▸ **Task to carry out**
Please rewrite the records below, changing every "Return results in" to "Put results in" and keeping everything else the same.

▸ **Provided entries**
----

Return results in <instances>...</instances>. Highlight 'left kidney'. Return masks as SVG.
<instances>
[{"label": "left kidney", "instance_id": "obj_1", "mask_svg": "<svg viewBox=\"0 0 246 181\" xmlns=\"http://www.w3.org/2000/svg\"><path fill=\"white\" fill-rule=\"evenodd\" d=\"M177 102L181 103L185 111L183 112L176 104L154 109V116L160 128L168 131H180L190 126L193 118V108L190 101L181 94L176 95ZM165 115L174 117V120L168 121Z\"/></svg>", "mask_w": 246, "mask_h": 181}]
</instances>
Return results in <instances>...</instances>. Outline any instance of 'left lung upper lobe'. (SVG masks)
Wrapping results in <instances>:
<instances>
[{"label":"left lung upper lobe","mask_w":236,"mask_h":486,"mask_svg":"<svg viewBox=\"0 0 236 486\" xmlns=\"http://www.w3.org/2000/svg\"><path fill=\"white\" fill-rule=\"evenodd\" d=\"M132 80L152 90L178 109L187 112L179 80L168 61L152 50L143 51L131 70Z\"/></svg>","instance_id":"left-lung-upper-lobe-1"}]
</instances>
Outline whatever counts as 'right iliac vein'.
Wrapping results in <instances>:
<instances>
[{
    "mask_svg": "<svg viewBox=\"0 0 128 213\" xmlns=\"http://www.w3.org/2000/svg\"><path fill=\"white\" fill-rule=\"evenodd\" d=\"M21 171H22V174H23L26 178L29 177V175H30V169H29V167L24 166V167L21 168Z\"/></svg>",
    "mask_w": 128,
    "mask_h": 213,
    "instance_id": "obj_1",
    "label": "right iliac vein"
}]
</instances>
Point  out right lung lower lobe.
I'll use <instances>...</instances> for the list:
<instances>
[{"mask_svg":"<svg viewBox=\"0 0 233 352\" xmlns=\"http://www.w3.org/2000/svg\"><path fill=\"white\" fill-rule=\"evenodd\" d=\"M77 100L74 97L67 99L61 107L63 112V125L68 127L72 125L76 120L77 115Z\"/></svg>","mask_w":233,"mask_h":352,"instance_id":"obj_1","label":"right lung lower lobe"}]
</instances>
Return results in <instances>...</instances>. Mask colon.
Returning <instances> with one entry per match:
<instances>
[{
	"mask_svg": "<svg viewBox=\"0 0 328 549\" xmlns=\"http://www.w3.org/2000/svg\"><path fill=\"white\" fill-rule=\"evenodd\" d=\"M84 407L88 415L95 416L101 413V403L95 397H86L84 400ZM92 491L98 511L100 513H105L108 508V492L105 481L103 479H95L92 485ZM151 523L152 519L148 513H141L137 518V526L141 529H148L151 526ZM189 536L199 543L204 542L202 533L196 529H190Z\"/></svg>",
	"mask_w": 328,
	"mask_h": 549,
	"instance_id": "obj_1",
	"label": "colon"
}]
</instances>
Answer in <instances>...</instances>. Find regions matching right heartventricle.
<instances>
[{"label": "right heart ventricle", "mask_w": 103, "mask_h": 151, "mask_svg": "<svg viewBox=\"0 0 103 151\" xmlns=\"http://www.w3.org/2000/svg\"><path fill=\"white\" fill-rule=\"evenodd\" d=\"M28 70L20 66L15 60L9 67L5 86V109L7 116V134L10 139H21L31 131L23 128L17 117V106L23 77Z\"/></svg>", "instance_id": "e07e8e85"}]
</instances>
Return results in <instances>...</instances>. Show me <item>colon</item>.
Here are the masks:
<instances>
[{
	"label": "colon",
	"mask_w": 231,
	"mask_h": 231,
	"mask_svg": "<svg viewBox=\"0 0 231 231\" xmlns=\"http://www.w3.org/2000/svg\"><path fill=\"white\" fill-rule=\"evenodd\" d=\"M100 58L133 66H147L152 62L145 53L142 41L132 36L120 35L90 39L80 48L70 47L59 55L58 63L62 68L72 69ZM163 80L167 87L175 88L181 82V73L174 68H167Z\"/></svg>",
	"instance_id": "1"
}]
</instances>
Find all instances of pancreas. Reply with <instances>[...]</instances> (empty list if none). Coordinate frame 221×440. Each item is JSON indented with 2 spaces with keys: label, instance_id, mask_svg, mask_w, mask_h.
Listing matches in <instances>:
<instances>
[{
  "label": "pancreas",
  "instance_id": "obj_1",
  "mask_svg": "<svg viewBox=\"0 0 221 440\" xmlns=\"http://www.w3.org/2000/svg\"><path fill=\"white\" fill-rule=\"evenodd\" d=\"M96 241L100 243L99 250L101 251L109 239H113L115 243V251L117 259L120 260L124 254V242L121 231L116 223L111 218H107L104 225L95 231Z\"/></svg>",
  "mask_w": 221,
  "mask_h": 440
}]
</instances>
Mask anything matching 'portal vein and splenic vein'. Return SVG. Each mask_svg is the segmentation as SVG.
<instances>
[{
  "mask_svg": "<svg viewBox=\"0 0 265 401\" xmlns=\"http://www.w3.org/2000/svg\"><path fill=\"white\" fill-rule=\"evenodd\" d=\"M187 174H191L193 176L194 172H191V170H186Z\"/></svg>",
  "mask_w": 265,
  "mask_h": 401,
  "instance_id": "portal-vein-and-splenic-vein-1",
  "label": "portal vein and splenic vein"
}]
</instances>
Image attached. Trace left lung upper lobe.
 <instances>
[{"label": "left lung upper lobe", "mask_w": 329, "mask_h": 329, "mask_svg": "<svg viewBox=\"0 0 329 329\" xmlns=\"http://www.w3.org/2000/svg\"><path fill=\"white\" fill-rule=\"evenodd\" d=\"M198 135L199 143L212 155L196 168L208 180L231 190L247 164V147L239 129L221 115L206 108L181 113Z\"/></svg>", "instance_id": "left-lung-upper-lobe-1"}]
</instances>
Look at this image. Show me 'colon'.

----

▸ **Output for this task**
Put results in <instances>...</instances>. Highlight 'left kidney'. Return masks as SVG.
<instances>
[{"label": "left kidney", "instance_id": "obj_1", "mask_svg": "<svg viewBox=\"0 0 246 181\" xmlns=\"http://www.w3.org/2000/svg\"><path fill=\"white\" fill-rule=\"evenodd\" d=\"M177 102L181 103L185 111L183 112L176 104L154 109V116L160 128L168 131H180L190 126L193 118V108L190 101L181 94L176 95ZM165 115L174 117V120L168 121Z\"/></svg>", "mask_w": 246, "mask_h": 181}]
</instances>
Put results in <instances>...</instances>. Outline any instance of 'left lung upper lobe'. (SVG masks)
Wrapping results in <instances>:
<instances>
[{"label":"left lung upper lobe","mask_w":236,"mask_h":486,"mask_svg":"<svg viewBox=\"0 0 236 486\" xmlns=\"http://www.w3.org/2000/svg\"><path fill=\"white\" fill-rule=\"evenodd\" d=\"M132 80L152 90L178 109L187 112L179 80L168 61L152 50L143 51L131 70Z\"/></svg>","instance_id":"left-lung-upper-lobe-1"}]
</instances>
Outline whatever counts as 'right iliac vein'.
Wrapping results in <instances>:
<instances>
[{
    "mask_svg": "<svg viewBox=\"0 0 128 213\" xmlns=\"http://www.w3.org/2000/svg\"><path fill=\"white\" fill-rule=\"evenodd\" d=\"M21 171H22V174H23L26 178L29 177V175H30V169H29V167L24 166V167L21 168Z\"/></svg>",
    "mask_w": 128,
    "mask_h": 213,
    "instance_id": "obj_1",
    "label": "right iliac vein"
}]
</instances>
Point  out right lung lower lobe.
I'll use <instances>...</instances> for the list:
<instances>
[{"mask_svg":"<svg viewBox=\"0 0 233 352\" xmlns=\"http://www.w3.org/2000/svg\"><path fill=\"white\" fill-rule=\"evenodd\" d=\"M77 100L74 97L67 99L61 107L63 112V125L68 127L72 125L76 120L77 115Z\"/></svg>","mask_w":233,"mask_h":352,"instance_id":"obj_1","label":"right lung lower lobe"}]
</instances>
Put results in <instances>...</instances>. Mask colon.
Returning <instances> with one entry per match:
<instances>
[{
	"mask_svg": "<svg viewBox=\"0 0 328 549\" xmlns=\"http://www.w3.org/2000/svg\"><path fill=\"white\" fill-rule=\"evenodd\" d=\"M84 407L88 415L95 416L101 413V403L95 397H86L84 400ZM92 491L98 511L100 513H105L108 508V492L105 481L103 479H95L92 485ZM151 523L152 519L148 513H141L137 518V526L141 529H148L151 526ZM189 536L199 543L204 542L202 533L196 529H190Z\"/></svg>",
	"mask_w": 328,
	"mask_h": 549,
	"instance_id": "obj_1",
	"label": "colon"
}]
</instances>
Answer in <instances>...</instances>. Find regions matching right heartventricle.
<instances>
[{"label": "right heart ventricle", "mask_w": 103, "mask_h": 151, "mask_svg": "<svg viewBox=\"0 0 103 151\" xmlns=\"http://www.w3.org/2000/svg\"><path fill=\"white\" fill-rule=\"evenodd\" d=\"M28 70L20 66L15 60L9 67L5 86V109L7 116V134L10 139H21L31 131L23 128L17 117V106L23 77Z\"/></svg>", "instance_id": "e07e8e85"}]
</instances>
Put results in <instances>...</instances>. Show me <item>colon</item>.
Here are the masks:
<instances>
[{
	"label": "colon",
	"mask_w": 231,
	"mask_h": 231,
	"mask_svg": "<svg viewBox=\"0 0 231 231\" xmlns=\"http://www.w3.org/2000/svg\"><path fill=\"white\" fill-rule=\"evenodd\" d=\"M100 58L133 66H147L152 62L145 53L142 41L132 36L120 35L90 39L80 48L70 47L59 55L58 63L62 68L72 69ZM163 80L167 87L175 88L181 82V73L174 68H167Z\"/></svg>",
	"instance_id": "1"
}]
</instances>
Find all instances of pancreas. Reply with <instances>[...]</instances> (empty list if none). Coordinate frame 221×440. Each item is JSON indented with 2 spaces with keys: label, instance_id, mask_svg, mask_w, mask_h.
Listing matches in <instances>:
<instances>
[{
  "label": "pancreas",
  "instance_id": "obj_1",
  "mask_svg": "<svg viewBox=\"0 0 221 440\" xmlns=\"http://www.w3.org/2000/svg\"><path fill=\"white\" fill-rule=\"evenodd\" d=\"M96 241L100 243L99 250L101 251L109 239H113L115 243V251L117 259L120 260L124 254V242L121 231L116 223L111 218H107L104 225L95 231Z\"/></svg>",
  "mask_w": 221,
  "mask_h": 440
}]
</instances>
Mask anything matching 'portal vein and splenic vein'. Return SVG. Each mask_svg is the segmentation as SVG.
<instances>
[{
  "mask_svg": "<svg viewBox=\"0 0 265 401\" xmlns=\"http://www.w3.org/2000/svg\"><path fill=\"white\" fill-rule=\"evenodd\" d=\"M187 174H191L193 176L194 172H191V170H186Z\"/></svg>",
  "mask_w": 265,
  "mask_h": 401,
  "instance_id": "portal-vein-and-splenic-vein-1",
  "label": "portal vein and splenic vein"
}]
</instances>
Image attached. Trace left lung upper lobe.
 <instances>
[{"label": "left lung upper lobe", "mask_w": 329, "mask_h": 329, "mask_svg": "<svg viewBox=\"0 0 329 329\" xmlns=\"http://www.w3.org/2000/svg\"><path fill=\"white\" fill-rule=\"evenodd\" d=\"M198 135L199 143L212 155L196 168L208 180L231 190L247 164V147L239 129L221 115L206 108L181 113Z\"/></svg>", "instance_id": "left-lung-upper-lobe-1"}]
</instances>
Look at this image. Show me 'colon'.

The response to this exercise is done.